His decision to speak out is borne out of frustration.
“Four out of five patients on my operating list today have been cancelled and I question whether it was really necessary,” he said.
“These patients will now have to wait another week, at least, for replacement surgery not to mention to knock on effect on the overall waiting list which now stands at in excess of one hundred,” he added.
Mr O’Rourke suggested that, like the majority of doctors and nurses that work in our hospitals, excluding those who work in Emergency Departments, he was sick to death of hearing about the crisis in our ED’s.
“This is the myth that just keeps on giving,” he said.
The Consultant Surgeon said there is no crisis in ED’s, but there is a shortage of beds.
“Trying to resolves the effects but not dealing with the cause of a problem is doomed to failure. To date the Department of Health’s solution has been to redevelop ED’s, and increase the number of doctors and nurses who work in these units. This has failed abysmally to improve the situation,” Mr O’Rourke said
“Only by providing somewhere for patients to be admitted from an ED can this problem be resolved, this means more beds and the 400 plus people on trolleys every day confirms this. Putting more resources into ED rather then into a solution merely perpetuates the problem and the myth.
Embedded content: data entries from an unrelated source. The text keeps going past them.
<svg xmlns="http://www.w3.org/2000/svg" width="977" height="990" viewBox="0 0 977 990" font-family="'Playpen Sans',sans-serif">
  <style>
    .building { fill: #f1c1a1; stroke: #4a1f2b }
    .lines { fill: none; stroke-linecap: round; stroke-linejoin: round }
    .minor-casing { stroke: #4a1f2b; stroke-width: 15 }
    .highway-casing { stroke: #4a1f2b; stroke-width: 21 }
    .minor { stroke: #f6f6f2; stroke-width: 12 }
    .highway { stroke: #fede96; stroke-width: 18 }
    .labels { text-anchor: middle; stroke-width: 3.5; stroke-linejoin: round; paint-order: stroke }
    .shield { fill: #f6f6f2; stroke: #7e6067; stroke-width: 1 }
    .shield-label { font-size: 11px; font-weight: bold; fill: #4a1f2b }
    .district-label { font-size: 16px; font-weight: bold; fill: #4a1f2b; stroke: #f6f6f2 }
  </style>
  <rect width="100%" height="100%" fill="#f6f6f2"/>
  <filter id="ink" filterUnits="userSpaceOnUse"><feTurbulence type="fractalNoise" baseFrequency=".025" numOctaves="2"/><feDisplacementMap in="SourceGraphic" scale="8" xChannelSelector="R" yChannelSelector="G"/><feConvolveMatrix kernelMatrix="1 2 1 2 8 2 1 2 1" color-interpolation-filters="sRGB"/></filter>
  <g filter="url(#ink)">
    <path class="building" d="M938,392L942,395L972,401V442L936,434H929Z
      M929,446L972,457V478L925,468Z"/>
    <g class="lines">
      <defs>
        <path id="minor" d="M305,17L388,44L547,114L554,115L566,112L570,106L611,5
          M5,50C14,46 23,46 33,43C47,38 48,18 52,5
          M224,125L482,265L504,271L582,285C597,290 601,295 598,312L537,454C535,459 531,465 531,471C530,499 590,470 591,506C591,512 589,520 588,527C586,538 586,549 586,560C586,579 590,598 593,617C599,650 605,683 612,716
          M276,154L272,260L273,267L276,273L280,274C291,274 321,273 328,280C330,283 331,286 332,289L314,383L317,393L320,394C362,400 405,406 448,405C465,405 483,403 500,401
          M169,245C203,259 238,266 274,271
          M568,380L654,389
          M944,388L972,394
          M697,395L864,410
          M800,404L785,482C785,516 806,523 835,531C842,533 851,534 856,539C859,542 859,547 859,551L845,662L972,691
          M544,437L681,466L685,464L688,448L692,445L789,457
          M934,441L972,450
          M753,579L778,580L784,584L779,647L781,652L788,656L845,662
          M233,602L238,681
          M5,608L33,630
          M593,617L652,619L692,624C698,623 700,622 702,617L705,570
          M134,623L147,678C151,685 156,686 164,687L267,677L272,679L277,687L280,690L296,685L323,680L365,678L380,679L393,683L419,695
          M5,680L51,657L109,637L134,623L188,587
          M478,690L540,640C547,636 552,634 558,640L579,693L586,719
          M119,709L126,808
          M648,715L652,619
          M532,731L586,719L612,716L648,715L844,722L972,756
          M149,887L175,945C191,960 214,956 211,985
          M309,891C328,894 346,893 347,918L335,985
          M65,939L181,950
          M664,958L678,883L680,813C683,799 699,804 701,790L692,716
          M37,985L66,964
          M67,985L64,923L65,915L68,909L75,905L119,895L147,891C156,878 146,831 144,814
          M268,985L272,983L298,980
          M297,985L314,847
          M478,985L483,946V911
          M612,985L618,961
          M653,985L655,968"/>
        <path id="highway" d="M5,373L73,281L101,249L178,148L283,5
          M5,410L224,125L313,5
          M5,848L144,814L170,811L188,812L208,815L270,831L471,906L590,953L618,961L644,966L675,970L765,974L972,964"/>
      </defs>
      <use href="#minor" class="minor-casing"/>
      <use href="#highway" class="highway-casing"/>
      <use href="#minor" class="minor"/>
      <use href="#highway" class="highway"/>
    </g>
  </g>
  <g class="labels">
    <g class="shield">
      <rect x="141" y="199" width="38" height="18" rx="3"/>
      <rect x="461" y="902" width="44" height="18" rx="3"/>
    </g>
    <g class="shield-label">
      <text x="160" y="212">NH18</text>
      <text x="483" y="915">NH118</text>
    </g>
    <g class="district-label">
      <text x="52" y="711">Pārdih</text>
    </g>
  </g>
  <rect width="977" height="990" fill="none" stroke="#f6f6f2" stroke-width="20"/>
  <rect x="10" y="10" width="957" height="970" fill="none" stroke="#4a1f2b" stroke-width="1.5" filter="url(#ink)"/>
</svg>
“The Minister’s recent suggestion that providing more beds would reduce pressure on doctors to discharge patients beggars belief,” he said.
Surgeons now admit on day of surgery and discharge as soon as possible. Mr O’Rourke said that day case surgery has also become a norm. Joint replacement surgery now requires only a 2-4 day hospital stay, but that requires the patient to be admitted in the first place.
“Recent industrial action by ED staff has resulted in the establishment of escalation protocols dictated by ED staff which effectively castrates local bed management. This agreement to appease ED staff would even make Neville Chamberlain blush.
“The consequences of the current policy is that planned surgery cancellations will increase even further, waiting lists will get bigger.
Ironically hospitals will be criticised for the length of their waiting lists and the HSE will force surgical treatment to be outsourced to private hospitals. This means that funding that could be used to increase bed numbers will be dissipated into the private sector in a self perpetuating prophecy.
“In order to expand our bed numbers nurses need to be valued and paid more as they are the backbone of our hospitals but not just those who work in our ED’s.
So rather then listening to the ED staff perhaps the solution should be sought from those who do not work in ED’s otherwise we will end up with hospitals attached to ED’s, rather the ED’s attached to hospitals.”